Theresa May doit se battre sur plusieurs fronts
La première ministre britannique rencontre des oppositions virulentes jusque dans son propre gouvernement. Même la Chambre des Lords, d’habitude si prudente, entend amender ses projets
Vu de Bruxelles, le spectacle offert par le gouvernement britannique est affligeant. «On doit garder notre calme et être patient, confie l’un des négociateurs européens du Brexit. De notre côté, nous avons notre feuille de route. Maintenant, tout dépend de ce que veut le Royaume-Uni.»
Vingt-trois mois après le référendum sur le Brexit, Londres ne sait en effet toujours pas ce qu’il veut. Le gouvernement de Theresa May est tiraillé dans tous les sens, débattant en interne de ses objectifs. La première ministre britannique fait face à un feu serré sur trois fronts: à la Chambre des Lords, au sein du Parti conservateur et en Ecosse.
Le plus inattendu est sans doute venu de la rébellion de la Chambre haute du parlement. Cette assemblée non élue, encore partiellement héréditaire, est traditionnellement très prudente dans son opposition au gouvernement. Par convention, afin de respecter la volonté démocratique, elle ne s’oppose pas à une loi inscrite dans le programme officiel de l’exécutif.

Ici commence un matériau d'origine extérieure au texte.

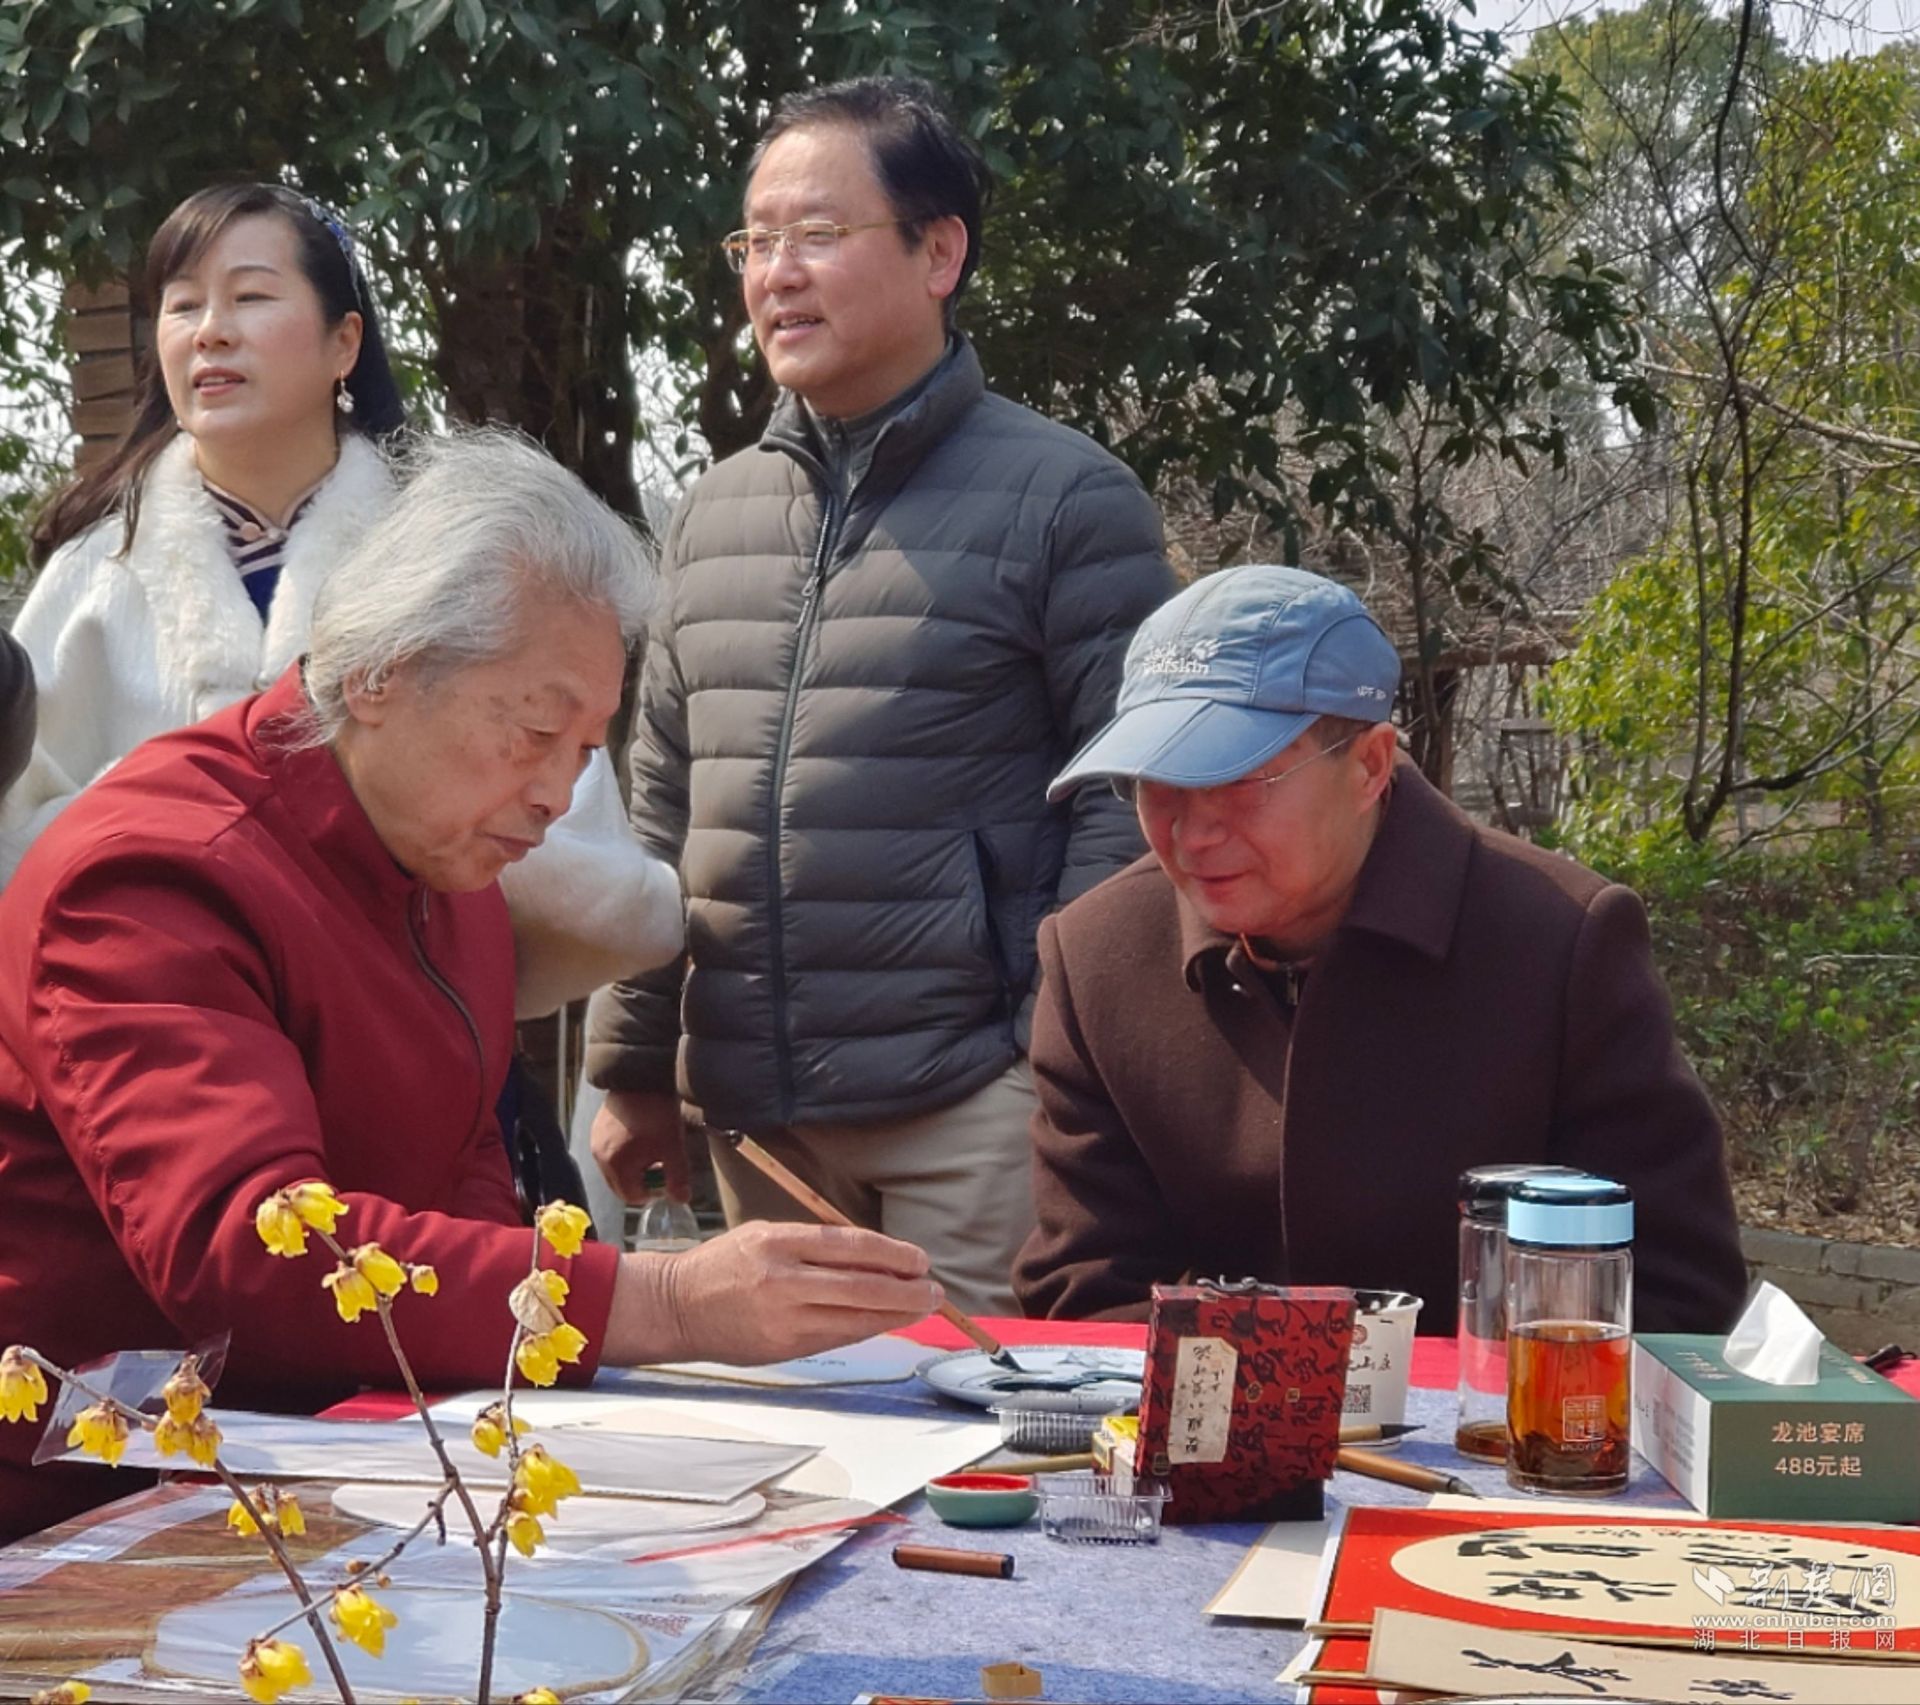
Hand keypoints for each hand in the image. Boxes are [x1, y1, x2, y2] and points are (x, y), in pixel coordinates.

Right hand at [590, 1089, 688, 1203]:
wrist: (641, 1077)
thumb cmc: (657, 1114)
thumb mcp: (673, 1147)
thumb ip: (678, 1178)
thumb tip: (682, 1200)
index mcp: (616, 1166)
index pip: (632, 1197)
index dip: (653, 1192)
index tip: (667, 1177)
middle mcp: (599, 1157)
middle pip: (621, 1185)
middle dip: (641, 1182)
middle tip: (661, 1164)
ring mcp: (595, 1142)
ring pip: (615, 1170)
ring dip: (632, 1168)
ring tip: (652, 1149)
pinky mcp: (596, 1129)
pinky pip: (609, 1153)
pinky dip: (623, 1154)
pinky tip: (640, 1138)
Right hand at [604, 1221, 941, 1365]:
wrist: (677, 1307)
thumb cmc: (724, 1265)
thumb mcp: (764, 1234)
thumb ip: (814, 1245)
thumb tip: (874, 1257)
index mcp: (777, 1242)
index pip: (849, 1246)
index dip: (891, 1254)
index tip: (919, 1260)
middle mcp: (781, 1280)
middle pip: (859, 1286)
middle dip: (905, 1291)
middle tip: (934, 1290)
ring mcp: (782, 1318)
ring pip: (853, 1318)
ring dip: (895, 1314)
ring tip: (921, 1307)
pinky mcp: (782, 1348)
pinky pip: (837, 1337)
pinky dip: (866, 1329)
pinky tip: (886, 1322)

Sur le Brexit, les «nobles Lords» (comme ils s’appellent entre eux) se sont pourtant permis de lancer quelques méchantes boules puantes en direction de Theresa May. Pendant leur examen du projet de loi sur la sortie de l’Union européenne, qui s’est terminé ce mercredi, ils ont passé quatorze amendements contre la volonté du gouvernement. A plusieurs reprises, non seulement certains Lords conservateurs sont allés contre Theresa May, mais des Lords travaillistes se sont aussi opposés aux ordres de leur propre direction, preuve que les deux camps sont profondément divisés sur le sujet.
Souveraineté économique
Deux amendements en particulier sont au coeur du casse-tête de Theresa May. Les Lords lui ont demandé de rester dans l’union douanière et dans le marché unique, les deux piliers économiques de l’Union européenne. Le sujet est au coeur du Brexit: la première ministre britannique répète qu’elle entend sortir de ces deux systèmes, afin de regagner la souveraineté économique du pays. Mais dans le même temps, elle explique qu’elle pourra éviter les «frictions» commerciales aux frontières et que l’économie n’en subira pas de conséquences.
Elle a jusqu’à présent gagné du temps en clamant que ces deux objectifs (souveraineté et économie) n’étaient pas contradictoires. Les Lords, en passant ces amendements, vont l’obliger à sortir du flou. Le projet de loi va maintenant revenir à la Chambre des communes, et le gouvernement britannique va devoir mobiliser les députés pour supprimer les modifications de la Chambre haute. Ces derniers, fortement divisés, vont devoir trancher.
Voilà pourquoi les conservateurs s’entre-déchirent ouvertement sur le sujet depuis quelques semaines. L’heure du choix a sonné. La première ministre a proposé une solution technique: un «partenariat douanier» qui répliquerait les mêmes droits de douane que ceux de l’UE, mais permettrait à terme d’en avoir des différents pour les marchandises importées au Royaume-Uni. Les spécialistes des douanes – et Bruxelles – doutent de la possibilité technique de mettre en place un tel arrangement. Mais même en l’admettant, le blocage politique est énorme.
Le propre Conseil des ministres de Theresa May a rejeté sa proposition. En désespoir de cause, la première ministre a reçu plus de 150 députés à Downing Street ces derniers jours, pour essayer de les convaincre directement du bienfondé de sa solution. Espérant dégager un compromis, le gouvernement britannique envisage désormais de publier un «livre blanc» le mois prochain, présentant les grandes lignes de son plan. Deux ans après le vote, Londres aurait alors enfin des objectifs clairs. «Ce serait une bonne chose», soupire le même négociateur européen.
Il faudra alors commencer la vraie négociation, celle avec Bruxelles. Sans compter que le parlement de Westminster n’est pas le seul à provoquer des remous. Mardi, le parlement écossais a rejeté le projet de Theresa May. Le vote est symbolique, Londres ayant le pouvoir de passer outre. Mais politiquement, cela ne vient pas simplifier les choses.